Passage shown ->
◆ ◆ ◆

Where’s Buzzy? (writer of “Friends”)

Discover the buzz about Buzzy Linhart
Article from: Goldmine
Article date: November 21, 2008
Author: Braitman, Stephen M H

Click Here For Buzzy Linhart’s Official Site

“YOU GOT WHAT IT TAKES”

Buzzy Linhart

“You Got What it Takes” b/w same Kama Sutra KA 548 (1972)

Did Mick Jagger really ruin Buzzy Linhart’s music career?

The way Buzzy remembers it, Mick sent out the word he wasn’t too pleased that the latest album by his band wasn’t getting as much radio attention as Pussycats Can Go Far by Buzzy Linhart.

In an instant, toadies moved throughout the industry to freeze out Pussycats from radio, retail, the media, and… pfffft… that was the last album Buzzy Linhart was allowed to make.

Of course, this being the recollection of the present-day Buzzy, who has suffered through professional, personal, and physical hardships like Job on a bad day, details maybe, well, fuzzy.

No matter. Whether the 1974 album failed because of industry politics or a fickle public, it’s still a pop-rock classic.

“James Taylor calls it the greatest rock album of all time,” Buzzy beamed recently from his Berkeley pad. “He gave away more copies of this album as gifts than any other.”

◆ ◆ ◆

Exercises to complete ->
1. Answer these questions about the Buzzy Linhart article:
(a) In what year was the album Pussycats Can Go Far released?
(b) Which record label and catalog number are listed for "You Got What it Takes"?
(c) Who, according to Buzzy, calls the album the greatest rock album of all time?
2. Repeat the Buzzy Linhart article word for word from "Discover the buzz" up to and including "KA 548 (1972)".
3. Go on with the Buzzy Linhart article from the point where it stops.

[Saved entries]
◆ ◆ ◆

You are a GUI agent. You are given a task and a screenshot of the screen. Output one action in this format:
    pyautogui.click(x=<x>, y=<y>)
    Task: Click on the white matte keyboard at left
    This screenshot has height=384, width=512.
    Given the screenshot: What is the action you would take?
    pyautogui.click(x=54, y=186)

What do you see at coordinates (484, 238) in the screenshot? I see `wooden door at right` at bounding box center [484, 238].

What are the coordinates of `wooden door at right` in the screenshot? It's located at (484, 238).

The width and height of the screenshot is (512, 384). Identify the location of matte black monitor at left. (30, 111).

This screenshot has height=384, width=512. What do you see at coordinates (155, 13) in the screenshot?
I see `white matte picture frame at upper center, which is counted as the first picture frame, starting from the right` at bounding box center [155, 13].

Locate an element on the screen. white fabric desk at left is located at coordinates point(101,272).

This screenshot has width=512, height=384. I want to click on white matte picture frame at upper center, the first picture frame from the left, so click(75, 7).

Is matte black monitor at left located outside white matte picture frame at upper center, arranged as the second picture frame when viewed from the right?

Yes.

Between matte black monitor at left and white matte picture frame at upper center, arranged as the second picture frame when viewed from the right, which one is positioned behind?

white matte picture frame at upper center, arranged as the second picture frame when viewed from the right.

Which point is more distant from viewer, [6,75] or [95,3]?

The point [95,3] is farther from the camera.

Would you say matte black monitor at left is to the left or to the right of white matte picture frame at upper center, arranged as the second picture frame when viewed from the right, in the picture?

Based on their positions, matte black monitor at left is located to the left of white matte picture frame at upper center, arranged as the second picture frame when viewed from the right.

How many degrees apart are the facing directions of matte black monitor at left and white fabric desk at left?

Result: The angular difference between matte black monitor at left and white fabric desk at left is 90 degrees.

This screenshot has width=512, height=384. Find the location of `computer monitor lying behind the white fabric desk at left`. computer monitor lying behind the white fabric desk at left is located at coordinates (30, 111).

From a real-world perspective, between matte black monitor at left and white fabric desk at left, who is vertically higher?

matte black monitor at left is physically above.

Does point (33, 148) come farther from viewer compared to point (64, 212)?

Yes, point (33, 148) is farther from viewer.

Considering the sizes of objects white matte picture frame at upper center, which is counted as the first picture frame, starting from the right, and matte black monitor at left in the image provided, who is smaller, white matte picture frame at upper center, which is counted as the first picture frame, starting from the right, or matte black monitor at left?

◆ ◆ ◆

Solved problems ->
1.
(a) 1974
(b) Kama Sutra KA 548
(c) James Taylor

2.
Discover the buzz about Buzzy Linhart
Article from: Goldmine
Article date: November 21, 2008
Author: Braitman, Stephen M H

Click Here For Buzzy Linhart’s Official Site

“YOU GOT WHAT IT TAKES”

Buzzy Linhart

“You Got What it Takes” b/w same Kama Sutra KA 548 (1972)

3.
Again, whether this is entirely accurate, “pop-rock classic” holds true for all four of his albums, which started with Buzzy on Philips in 1969. (True aficionados, however, know the man’s recording career more dramatically debuted as a member of The Seventh Sons, a Greenwich Village mainstay in the mid-’60s, with one rare, essential album released in 1968, 4 A.M. at Frank’s, on ESP Records).

Actually, Buzzy’s career began long before that and continued in another entirely different direction after his recording days. The subject of this latest Picture Sleeve Archive affords an overdue look at the interesting career of another of rock’s underappreciated journeymen. Buzzy Linhart never had hits on the popular level, but his success in several different areas is history. For example:

* Bill Cosby and his mid-’70s hit variety show, “Cos.” That was Buzzy as his sidekick and musical director.

* Jerry Paul & The Plebes, “Step Out,” Holiday Records, 1960. Yep, that was Buzzy playing piano and singing background in his first recording experience.

* Bette Midler singing “Friends,” over and over and over again. Yep, that’s Buzzy’s song.

* Greenwich Village in the 1960s. Yep, that’s Buzzy playing vibes with Buffy Sainte-Marie, Fred Neil, David Crosby, Mama Cass, Tim Hardin, Richie Havens. Who didn’t he know during those heady times?

When it came time for his third solo album, Buzzy, recorded for Kama Sutra in 1972, he enlisted the efforts of other friends, like Moogy Klingman on organ (co-writer of “Friends”), future Steely Dan/Doobie Brothers session man supreme Jeff “Skunk” Baxter on acoustic and electric guitars, and Ten Wheel Drive’s Luther Rix. In the engineer’s seat: Todd Rundgren.

Buzzy relates that Todd’s involvement was constrained by his schedule. He was probably the most-wanted producer and engineer of the era, an industry superstar. The recording sessions at the Record Plant were plagued with equipment breakdowns.

“A tweeter was broken in the right-hand speaker of studio B when we were mixing. All engineers thought they were losing their hearing. When we finally found out and fixed it, there was no more time to finish the record.”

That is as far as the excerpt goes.